Qantas to cut 1,000 jobs amid 'immense' challenges
This file photo taken on April 22, 2013 shows the tail of a Qantas Airline Airbus A380 at Sydney Airport
Chief executive Alan Joyce said conditions had seen a "marked" deterioration and the airline was battling "extraordinary circumstances" including record fuel costs, a strong Australian dollar and fierce competition from subsidised rivals.
The news sent Qantas shares into freefall, with the stock plunging as much as 17 percent to 99.5 cents before regaining ground to close 10.79 percent lower at Aus$1.075.
"The challenges we now face are immense," Joyce said in an update to the Australian stock exchange.
"Since the global financial crisis, Qantas has confronted a fiercely difficult operating environment -- including the strong Australian dollar and record jet fuel costs, which have exacerbated Qantas' high cost base," he added.
"The Australian international market is the toughest anywhere in the world."
Ratings agency Moody's put the airline's investment-grade Baa credit rating on review for a potential downgrade, saying the forecast conditions were "outside the rating expectation".
"In the absence of countermeasures, the challenging operating conditions may therefore result in Qantas' credit profile no longer being consistent with the current ratings," said Moody's vice president Arnon Musiker.
Qantas was optimistic it had turned a corner after signing a major partnership with Dubai-based Emirates and reversing its 2012 annual loss -- the first since privatisation -- with a modest Aus$5 million full-year profit announced in August.
But Thursday's announcement shows it is still facing significant headwinds.
Joyce said Qantas expected to report a loss before tax in the six months to December 31 of Aus$250-$300 million, with passenger loads slipping significantly in November as increased competition drove down the carrier's market share.
Fuel costs for the half-year were Aus$2.27 billion -- Aus$88 million higher than in the second half of 2012.
"Urgent" action was needed to salvage the Flying Kangaroo's profitability, Joyce said, including the sacking of "at least 1,000" staff, a 38 percent cut in his own pay and that of the Qantas board, a review of spending with top suppliers and a salary and bonus freeze.
"We have reduced the group's unit costs, excluding fuel, by a total of 19 percent since FY09, including by five percent in FY13. But these actions are not enough to deal with the current situation," he said.
The airline will undertake a structural review, to report back in February, prompting speculation a sell-off of its Jetstar assets in Asia could be on the cards.
"All options are on the table in terms of the structural review, we're not ruling anything in or anything out," Joyce said when asked about potential divestments.
He added that Qantas was "in dialogue with the government on a number of different options" as he continues lobbying for the easing of foreign investment restrictions or state intervention to shore up the carrier.
Under the Qantas Sale Act, dating from 1995 when the airline was privatised, foreign ownership in the national carrier is limited to 49 percent.
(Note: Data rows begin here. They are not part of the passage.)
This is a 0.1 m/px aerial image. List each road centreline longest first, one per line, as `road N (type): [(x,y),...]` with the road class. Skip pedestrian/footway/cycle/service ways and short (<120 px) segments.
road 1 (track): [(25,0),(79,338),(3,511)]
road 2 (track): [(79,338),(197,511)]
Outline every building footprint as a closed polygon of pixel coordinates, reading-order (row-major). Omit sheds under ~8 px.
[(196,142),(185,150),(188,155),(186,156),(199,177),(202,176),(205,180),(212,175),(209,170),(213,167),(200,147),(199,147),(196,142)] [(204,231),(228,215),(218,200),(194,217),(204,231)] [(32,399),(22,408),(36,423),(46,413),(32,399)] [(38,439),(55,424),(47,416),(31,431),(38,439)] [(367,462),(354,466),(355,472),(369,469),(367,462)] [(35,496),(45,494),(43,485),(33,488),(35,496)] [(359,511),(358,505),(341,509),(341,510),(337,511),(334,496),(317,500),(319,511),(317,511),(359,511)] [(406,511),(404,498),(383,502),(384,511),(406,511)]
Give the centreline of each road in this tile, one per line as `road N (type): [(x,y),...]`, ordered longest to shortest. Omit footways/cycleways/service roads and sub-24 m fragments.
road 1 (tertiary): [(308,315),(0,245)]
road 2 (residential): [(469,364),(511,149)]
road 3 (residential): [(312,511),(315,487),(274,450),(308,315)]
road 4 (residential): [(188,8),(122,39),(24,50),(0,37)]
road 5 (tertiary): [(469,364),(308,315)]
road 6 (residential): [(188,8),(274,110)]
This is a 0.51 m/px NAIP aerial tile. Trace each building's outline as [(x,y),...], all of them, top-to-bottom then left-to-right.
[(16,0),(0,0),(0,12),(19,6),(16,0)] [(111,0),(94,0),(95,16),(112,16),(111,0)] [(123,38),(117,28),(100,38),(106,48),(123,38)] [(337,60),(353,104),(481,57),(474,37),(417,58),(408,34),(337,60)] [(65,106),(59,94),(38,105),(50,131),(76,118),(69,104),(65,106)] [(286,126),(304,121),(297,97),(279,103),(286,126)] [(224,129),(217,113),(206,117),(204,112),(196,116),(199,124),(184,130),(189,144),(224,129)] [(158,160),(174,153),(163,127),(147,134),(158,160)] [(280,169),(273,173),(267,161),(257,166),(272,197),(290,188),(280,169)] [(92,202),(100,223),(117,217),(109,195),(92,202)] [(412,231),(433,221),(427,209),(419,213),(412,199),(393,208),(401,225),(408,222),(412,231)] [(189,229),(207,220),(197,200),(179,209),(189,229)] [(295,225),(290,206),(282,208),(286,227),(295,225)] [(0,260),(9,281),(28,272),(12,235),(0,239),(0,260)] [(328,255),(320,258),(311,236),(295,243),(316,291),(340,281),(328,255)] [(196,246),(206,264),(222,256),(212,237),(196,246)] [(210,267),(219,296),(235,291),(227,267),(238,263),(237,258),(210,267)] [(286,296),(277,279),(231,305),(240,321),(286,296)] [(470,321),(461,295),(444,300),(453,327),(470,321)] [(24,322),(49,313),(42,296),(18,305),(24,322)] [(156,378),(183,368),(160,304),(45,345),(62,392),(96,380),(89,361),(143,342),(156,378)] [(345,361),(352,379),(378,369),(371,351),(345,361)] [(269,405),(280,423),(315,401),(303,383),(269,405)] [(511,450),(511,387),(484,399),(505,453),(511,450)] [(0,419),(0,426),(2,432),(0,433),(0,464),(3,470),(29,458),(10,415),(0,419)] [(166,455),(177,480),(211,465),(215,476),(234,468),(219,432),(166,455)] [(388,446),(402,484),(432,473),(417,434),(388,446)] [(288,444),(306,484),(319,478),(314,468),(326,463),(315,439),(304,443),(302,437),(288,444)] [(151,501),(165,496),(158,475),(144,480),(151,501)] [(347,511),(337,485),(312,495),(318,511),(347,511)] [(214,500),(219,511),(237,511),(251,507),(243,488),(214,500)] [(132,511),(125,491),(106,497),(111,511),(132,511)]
Joyce wants that reconsidered in the face of what he described as "unprecedented distortion" by foreign backers of the Australian market.
"Our competitors in the international market, almost all owned or generously supported by their governments, have increased capacity to pursue Australian dollar profits, changing the shape of the market permanently," the Qantas chief said.
He again took aim at domestic rival Virgin Australia, which is now majority owned by state-backed Singapore Airlines, Air New Zealand and Etihad, accusing it of a deliberate "strategy to weaken Qantas in the domestic market" with cheap seats underwritten by foreign cash injections.
"Essentially what's happened is three state-owned entities have gotten, through the back door, access to Australian traffic rights," he said.
Joyce has been locked in a bitter war of words with Virgin in recent weeks over what he has described as "predatory" behaviour by his rivals.